* **Exercise description**:
Determine how many lines in the entries below contain the word "camera". The reply is that number alone.

Source records:
____
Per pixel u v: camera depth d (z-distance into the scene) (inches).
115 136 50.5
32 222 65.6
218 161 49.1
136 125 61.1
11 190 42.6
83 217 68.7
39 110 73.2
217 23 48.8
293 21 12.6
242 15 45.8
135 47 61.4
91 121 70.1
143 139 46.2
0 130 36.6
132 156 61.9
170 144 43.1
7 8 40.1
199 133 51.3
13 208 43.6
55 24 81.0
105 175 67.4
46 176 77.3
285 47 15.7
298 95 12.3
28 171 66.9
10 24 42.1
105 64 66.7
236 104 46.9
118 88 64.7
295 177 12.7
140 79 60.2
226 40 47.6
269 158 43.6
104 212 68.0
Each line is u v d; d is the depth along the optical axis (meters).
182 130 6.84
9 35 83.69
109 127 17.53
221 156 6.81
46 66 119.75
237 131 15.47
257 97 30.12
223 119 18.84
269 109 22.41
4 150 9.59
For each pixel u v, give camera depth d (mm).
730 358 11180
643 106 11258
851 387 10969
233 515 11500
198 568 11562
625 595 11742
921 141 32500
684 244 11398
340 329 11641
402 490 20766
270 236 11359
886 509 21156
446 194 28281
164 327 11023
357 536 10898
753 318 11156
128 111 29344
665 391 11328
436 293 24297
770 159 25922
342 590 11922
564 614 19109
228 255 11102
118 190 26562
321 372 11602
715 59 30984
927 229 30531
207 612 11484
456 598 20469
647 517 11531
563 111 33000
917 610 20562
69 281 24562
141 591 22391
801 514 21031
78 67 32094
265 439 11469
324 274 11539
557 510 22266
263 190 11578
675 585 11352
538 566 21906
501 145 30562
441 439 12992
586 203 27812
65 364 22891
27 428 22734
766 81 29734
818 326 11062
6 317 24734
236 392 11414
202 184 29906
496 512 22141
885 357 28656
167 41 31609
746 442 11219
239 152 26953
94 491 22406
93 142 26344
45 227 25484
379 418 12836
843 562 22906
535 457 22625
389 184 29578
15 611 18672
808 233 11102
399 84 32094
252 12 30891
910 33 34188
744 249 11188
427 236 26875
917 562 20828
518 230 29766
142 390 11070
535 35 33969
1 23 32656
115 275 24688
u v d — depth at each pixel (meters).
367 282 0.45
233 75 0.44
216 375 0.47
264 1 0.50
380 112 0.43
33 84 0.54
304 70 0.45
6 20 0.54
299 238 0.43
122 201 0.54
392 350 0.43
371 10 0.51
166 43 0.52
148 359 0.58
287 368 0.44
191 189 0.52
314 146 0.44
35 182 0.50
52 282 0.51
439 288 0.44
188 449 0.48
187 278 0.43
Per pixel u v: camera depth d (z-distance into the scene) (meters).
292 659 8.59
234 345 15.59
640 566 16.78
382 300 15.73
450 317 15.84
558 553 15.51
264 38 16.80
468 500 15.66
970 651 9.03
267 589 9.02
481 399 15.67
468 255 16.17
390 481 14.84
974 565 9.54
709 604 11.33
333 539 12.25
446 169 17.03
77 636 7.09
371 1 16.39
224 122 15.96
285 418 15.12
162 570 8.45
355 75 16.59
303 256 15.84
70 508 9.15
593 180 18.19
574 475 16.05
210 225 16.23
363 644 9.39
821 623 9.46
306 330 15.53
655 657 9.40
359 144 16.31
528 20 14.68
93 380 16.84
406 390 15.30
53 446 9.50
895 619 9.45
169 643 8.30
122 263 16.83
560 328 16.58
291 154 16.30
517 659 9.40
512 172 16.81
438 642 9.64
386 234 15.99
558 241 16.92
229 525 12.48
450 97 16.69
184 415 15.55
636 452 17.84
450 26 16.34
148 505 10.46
____
* **Answer section**:
3